Tengono banco le opere bloccate che riguardano anche gli automobilisti e la sicurezza stradale. Tanto che il vicepremier Matteo Salvini promette sia un decreto sblocca cantieri sia il nuovo codice degli appalti. Secondo un'analisi della Filca Cisl ci sarebbero 600 opere bloccate fra piccoli e grandi cantieri, con un valore di 36 miliardi di euro: 125 miliardi calcolando anche le ricadute sul sistema economico nazionale.

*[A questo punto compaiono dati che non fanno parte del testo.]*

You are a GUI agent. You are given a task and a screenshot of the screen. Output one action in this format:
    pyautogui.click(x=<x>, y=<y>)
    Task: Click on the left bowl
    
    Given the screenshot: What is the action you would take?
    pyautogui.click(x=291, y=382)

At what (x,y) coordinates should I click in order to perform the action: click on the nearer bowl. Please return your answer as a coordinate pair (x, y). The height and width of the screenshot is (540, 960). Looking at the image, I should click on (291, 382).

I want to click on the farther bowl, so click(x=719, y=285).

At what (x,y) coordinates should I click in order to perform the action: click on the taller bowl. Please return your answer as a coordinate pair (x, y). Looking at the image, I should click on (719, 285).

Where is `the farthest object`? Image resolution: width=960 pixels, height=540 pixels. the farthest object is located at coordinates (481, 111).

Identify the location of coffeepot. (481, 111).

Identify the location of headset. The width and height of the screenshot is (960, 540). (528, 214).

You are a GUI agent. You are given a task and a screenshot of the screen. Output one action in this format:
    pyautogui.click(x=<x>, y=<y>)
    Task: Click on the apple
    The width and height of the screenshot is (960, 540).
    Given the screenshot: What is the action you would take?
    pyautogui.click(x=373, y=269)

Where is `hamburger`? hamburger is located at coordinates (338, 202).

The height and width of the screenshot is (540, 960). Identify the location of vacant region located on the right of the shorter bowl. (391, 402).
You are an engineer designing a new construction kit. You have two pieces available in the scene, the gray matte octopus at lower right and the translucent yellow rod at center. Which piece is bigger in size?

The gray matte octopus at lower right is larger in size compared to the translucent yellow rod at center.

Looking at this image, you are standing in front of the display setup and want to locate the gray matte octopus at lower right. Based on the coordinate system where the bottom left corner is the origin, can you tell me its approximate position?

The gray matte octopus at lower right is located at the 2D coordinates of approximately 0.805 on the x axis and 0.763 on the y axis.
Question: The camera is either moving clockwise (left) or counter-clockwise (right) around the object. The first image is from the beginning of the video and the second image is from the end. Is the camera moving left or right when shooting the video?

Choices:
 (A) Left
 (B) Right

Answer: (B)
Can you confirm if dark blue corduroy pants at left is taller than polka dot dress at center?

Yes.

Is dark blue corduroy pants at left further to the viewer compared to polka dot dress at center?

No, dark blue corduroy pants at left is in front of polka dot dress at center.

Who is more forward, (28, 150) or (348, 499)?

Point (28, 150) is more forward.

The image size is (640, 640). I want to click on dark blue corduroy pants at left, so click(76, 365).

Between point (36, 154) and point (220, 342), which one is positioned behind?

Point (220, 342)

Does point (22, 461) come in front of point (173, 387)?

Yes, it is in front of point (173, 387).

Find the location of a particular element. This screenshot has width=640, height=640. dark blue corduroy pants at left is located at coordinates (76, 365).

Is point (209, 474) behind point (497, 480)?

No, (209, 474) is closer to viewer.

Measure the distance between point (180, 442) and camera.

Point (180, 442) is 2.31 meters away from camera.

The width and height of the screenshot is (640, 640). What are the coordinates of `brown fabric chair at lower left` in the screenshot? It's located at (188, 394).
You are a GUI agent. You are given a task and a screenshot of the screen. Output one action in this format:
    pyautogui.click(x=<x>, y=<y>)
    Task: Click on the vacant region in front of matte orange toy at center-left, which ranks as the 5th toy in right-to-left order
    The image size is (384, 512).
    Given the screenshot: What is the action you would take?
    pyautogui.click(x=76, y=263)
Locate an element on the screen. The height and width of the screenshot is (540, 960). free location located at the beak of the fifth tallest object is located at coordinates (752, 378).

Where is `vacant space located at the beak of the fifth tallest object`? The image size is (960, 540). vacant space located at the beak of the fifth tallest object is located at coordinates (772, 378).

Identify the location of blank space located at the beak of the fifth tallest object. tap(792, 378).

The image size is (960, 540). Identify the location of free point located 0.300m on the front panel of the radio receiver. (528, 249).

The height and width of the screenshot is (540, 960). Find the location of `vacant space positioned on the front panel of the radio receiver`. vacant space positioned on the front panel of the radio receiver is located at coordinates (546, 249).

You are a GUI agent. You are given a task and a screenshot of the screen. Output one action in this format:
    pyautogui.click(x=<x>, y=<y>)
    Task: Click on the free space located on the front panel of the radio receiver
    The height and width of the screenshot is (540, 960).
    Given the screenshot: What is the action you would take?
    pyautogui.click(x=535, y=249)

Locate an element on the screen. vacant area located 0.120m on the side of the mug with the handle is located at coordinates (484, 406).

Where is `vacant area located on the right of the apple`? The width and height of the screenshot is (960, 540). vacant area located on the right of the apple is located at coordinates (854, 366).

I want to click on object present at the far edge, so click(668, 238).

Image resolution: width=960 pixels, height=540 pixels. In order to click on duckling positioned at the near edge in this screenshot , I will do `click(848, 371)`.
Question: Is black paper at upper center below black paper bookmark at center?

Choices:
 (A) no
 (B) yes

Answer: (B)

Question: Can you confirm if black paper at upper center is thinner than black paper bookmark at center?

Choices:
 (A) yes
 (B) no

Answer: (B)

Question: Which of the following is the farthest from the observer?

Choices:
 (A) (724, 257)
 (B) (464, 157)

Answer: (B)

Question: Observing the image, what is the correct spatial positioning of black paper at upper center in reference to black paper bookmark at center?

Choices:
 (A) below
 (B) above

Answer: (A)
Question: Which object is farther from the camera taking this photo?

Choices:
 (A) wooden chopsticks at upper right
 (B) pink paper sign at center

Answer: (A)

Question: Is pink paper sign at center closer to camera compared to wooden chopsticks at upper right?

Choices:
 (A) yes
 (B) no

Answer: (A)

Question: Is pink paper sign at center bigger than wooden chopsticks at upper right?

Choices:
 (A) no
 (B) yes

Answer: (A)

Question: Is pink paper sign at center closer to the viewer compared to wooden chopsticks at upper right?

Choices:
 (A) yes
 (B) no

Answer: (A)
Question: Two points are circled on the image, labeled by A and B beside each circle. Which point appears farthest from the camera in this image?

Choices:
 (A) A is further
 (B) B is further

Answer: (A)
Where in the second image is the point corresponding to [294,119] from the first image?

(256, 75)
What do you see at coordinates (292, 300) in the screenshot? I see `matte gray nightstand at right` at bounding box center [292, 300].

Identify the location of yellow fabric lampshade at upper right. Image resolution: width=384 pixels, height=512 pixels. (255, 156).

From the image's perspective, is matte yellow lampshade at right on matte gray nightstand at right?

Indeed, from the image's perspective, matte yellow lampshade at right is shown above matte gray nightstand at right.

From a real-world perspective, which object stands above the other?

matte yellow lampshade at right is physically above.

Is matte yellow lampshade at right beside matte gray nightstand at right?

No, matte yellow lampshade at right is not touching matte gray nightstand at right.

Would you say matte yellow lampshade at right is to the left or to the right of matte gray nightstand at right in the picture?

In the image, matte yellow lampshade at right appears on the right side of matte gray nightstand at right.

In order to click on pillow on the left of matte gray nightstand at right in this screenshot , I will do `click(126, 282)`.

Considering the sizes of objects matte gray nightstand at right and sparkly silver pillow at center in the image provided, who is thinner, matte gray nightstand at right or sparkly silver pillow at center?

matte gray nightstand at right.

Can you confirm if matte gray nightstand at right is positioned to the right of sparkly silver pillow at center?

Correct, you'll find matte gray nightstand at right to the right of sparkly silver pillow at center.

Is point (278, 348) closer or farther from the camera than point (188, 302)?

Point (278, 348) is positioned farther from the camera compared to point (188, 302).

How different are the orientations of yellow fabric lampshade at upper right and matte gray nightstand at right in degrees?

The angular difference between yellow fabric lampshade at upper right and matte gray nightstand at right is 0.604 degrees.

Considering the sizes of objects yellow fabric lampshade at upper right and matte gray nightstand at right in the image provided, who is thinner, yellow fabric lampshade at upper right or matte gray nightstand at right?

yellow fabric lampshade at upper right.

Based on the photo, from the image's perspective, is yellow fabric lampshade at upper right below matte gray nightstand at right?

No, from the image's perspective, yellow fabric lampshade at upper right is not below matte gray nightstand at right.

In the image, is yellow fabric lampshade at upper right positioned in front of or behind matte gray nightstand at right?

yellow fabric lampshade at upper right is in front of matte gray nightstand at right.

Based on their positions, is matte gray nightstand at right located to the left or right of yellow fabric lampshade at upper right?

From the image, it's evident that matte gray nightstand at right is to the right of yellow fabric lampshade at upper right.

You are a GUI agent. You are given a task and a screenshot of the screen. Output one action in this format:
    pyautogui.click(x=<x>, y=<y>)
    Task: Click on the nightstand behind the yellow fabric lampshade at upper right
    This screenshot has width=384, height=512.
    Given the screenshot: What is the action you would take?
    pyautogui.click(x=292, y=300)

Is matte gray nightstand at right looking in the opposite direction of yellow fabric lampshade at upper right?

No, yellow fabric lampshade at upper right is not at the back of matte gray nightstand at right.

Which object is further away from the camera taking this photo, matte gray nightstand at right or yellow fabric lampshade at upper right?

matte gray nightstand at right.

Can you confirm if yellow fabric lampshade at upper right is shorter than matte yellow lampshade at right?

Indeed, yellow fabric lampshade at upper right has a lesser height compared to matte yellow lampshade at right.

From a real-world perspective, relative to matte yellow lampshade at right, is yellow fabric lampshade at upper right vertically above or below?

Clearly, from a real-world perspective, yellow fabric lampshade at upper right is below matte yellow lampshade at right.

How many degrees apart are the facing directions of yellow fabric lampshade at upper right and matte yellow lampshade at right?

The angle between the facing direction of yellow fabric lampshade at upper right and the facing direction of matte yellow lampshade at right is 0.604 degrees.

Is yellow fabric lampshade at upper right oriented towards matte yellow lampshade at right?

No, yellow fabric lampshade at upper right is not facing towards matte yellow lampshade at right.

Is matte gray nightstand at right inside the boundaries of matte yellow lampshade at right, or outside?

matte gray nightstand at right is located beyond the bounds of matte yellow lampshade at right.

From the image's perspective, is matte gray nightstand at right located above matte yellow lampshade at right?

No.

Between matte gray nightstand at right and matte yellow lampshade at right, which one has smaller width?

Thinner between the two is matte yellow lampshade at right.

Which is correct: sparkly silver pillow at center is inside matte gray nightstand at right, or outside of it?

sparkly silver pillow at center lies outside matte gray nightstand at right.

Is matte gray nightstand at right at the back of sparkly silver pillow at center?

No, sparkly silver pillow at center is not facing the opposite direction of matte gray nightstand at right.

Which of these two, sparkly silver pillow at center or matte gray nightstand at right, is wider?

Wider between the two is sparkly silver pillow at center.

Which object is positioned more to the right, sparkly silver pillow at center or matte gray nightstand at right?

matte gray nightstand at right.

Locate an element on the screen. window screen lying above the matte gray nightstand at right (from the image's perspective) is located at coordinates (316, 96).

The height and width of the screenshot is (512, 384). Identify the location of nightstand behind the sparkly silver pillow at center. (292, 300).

Queste produrrebbero 350.000 posti di lavoro. A tale proposito è intervenuta Autostrade per l’Italia, che si dice pronta a realizzare investimenti per 6 miliardi di euro già nel 2019, ai quali si aggiungerebbero altri 1,7 nel 2020.

Manca un passaggio

Si tratta di opere, spiega Autostrade, che hanno completato l'iter autorizzativo e sono attualmente bloccate in attesa del sì finale da parte del ministero competente. Riguardano gli assi di penetrazione verso importanti città metropolitane quali Genova, Bologna e Firenze. Il gestore le definisce “iniziative non più procrastinabili in quanto collocate in aree strategiche per la competitività del Paese”.

I punti chiave

Tra le opere anche la Gronda di Genova (4,3 miliardi di investimenti previsti), per la quale sono già stati realizzati da Autostrade per l'Italia gran parte degli espropri necessari, e il Passante di Bologna (0,7 miliardi di investimenti previsti).

Ci sono anche le terze e quarte corsie autorizzate sull’A1 nel tratto Milano-Lodi, sulla A14 nel tratto Bologna-Ravenna e sulla A11 nel tratto Firenze-Pistoia. Gli investi previsti ammontano a 1,1 miliardi di euro.